*Information given*:
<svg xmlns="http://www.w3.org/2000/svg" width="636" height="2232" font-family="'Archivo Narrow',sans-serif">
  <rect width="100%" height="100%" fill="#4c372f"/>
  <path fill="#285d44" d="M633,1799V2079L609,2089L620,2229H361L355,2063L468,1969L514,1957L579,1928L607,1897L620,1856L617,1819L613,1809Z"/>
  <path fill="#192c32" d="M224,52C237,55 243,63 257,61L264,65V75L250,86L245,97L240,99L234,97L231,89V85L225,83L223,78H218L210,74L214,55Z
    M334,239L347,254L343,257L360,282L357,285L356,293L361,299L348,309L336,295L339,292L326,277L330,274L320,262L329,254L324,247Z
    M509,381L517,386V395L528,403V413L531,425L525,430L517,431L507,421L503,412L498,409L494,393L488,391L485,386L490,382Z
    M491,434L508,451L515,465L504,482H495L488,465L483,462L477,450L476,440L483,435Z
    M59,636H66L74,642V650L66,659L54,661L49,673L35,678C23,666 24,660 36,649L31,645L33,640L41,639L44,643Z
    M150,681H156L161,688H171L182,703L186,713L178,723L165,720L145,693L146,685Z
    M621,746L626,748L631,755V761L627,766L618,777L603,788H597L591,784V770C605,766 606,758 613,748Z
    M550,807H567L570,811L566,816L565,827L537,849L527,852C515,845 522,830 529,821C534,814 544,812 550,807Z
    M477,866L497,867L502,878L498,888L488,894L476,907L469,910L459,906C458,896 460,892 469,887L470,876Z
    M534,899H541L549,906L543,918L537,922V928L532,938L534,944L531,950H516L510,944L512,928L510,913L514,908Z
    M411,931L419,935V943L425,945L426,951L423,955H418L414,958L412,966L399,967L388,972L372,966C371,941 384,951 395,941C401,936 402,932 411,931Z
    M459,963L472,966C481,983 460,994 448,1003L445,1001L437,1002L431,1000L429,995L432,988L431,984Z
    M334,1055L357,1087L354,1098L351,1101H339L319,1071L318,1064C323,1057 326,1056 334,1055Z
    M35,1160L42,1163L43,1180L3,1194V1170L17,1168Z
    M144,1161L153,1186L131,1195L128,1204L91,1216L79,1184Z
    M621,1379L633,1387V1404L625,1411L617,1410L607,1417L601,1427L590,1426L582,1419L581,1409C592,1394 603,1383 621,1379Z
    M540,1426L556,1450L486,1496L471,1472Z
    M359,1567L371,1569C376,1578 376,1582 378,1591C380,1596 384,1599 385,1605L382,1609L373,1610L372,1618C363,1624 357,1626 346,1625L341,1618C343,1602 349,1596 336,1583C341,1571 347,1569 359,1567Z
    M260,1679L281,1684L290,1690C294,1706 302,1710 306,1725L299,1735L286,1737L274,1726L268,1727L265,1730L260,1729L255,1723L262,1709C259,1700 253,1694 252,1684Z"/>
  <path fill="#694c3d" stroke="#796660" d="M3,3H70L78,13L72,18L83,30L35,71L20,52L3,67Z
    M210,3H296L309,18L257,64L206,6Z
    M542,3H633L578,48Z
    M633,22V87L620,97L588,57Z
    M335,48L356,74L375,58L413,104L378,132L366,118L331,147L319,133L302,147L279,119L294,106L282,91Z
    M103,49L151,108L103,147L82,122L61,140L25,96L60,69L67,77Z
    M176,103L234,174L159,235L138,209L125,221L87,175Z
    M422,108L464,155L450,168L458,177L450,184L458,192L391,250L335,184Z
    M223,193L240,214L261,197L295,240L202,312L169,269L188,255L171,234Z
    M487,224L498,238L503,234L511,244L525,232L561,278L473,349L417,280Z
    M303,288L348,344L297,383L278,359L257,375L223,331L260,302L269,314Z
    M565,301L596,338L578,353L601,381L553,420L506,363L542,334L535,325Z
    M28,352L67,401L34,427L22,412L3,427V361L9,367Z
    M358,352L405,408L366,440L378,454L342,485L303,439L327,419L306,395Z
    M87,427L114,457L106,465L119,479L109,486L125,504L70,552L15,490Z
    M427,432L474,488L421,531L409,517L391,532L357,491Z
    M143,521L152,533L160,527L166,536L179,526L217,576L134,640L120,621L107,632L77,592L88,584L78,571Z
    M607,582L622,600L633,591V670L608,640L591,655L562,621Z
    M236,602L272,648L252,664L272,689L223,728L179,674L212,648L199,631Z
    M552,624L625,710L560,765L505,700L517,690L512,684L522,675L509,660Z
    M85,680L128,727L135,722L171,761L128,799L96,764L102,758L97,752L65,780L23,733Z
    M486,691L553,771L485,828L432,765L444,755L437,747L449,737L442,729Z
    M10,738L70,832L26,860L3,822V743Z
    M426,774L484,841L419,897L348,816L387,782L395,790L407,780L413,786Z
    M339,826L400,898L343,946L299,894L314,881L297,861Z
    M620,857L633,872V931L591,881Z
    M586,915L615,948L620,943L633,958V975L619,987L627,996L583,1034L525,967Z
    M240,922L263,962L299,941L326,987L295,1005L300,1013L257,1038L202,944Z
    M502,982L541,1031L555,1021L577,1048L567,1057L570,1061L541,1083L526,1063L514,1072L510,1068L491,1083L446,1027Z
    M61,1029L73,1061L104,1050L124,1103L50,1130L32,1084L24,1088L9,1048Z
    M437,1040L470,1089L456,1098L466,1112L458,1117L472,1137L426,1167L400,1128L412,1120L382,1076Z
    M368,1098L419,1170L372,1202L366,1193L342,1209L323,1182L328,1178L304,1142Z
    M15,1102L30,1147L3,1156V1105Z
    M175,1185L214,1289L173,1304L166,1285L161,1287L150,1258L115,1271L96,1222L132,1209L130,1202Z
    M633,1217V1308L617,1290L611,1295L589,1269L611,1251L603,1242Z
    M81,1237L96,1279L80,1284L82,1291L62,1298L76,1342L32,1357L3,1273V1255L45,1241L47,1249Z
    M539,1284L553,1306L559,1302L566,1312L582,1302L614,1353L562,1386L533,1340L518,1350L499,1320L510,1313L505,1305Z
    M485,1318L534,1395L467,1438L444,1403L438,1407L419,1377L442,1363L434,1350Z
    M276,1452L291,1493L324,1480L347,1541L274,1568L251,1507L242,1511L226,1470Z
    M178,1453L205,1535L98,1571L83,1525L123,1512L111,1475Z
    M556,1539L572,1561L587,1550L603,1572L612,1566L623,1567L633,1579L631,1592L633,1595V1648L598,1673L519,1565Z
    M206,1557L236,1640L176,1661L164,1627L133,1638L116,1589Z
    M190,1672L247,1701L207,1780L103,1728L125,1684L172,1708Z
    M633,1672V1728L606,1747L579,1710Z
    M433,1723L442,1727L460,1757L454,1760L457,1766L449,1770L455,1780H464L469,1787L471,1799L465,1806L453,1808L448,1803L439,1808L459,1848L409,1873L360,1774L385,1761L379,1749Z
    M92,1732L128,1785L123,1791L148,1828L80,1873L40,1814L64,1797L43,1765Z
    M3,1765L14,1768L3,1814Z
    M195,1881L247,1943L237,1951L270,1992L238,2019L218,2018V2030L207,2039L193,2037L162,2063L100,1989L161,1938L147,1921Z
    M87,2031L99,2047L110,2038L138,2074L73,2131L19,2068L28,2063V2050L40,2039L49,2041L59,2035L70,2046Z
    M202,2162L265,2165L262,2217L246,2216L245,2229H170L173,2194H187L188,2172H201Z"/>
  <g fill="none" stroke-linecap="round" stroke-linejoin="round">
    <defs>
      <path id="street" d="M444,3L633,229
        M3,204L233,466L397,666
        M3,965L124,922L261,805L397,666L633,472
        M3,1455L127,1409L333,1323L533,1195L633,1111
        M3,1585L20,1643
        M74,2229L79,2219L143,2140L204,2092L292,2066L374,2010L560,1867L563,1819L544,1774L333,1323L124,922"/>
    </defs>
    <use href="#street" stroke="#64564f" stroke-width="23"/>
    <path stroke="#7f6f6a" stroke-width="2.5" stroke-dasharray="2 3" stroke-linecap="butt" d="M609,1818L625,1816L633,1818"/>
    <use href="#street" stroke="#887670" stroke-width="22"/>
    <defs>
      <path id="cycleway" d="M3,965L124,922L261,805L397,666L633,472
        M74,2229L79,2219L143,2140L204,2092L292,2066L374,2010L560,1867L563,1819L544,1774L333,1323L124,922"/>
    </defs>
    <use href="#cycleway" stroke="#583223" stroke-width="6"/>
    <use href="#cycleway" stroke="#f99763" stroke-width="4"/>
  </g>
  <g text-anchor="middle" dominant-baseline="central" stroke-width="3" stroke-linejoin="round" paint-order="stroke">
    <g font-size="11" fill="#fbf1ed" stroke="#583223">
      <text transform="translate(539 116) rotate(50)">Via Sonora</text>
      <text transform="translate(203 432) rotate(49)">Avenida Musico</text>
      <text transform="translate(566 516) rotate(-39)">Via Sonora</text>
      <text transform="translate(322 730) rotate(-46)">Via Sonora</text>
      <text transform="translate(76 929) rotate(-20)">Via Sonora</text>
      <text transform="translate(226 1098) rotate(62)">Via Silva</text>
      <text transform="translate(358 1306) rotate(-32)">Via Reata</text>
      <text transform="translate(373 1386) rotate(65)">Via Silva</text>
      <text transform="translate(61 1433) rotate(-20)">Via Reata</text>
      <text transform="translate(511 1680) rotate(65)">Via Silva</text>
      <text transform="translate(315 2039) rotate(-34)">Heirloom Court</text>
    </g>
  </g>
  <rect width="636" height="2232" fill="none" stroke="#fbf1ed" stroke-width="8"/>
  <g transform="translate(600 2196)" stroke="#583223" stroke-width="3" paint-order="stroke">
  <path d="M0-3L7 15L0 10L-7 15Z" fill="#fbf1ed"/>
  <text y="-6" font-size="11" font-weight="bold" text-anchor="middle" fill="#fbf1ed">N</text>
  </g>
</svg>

*Requirement*: Scan the material above and determine how many lines include the word "middle"; report only the number.

*Answer to the problem*: 2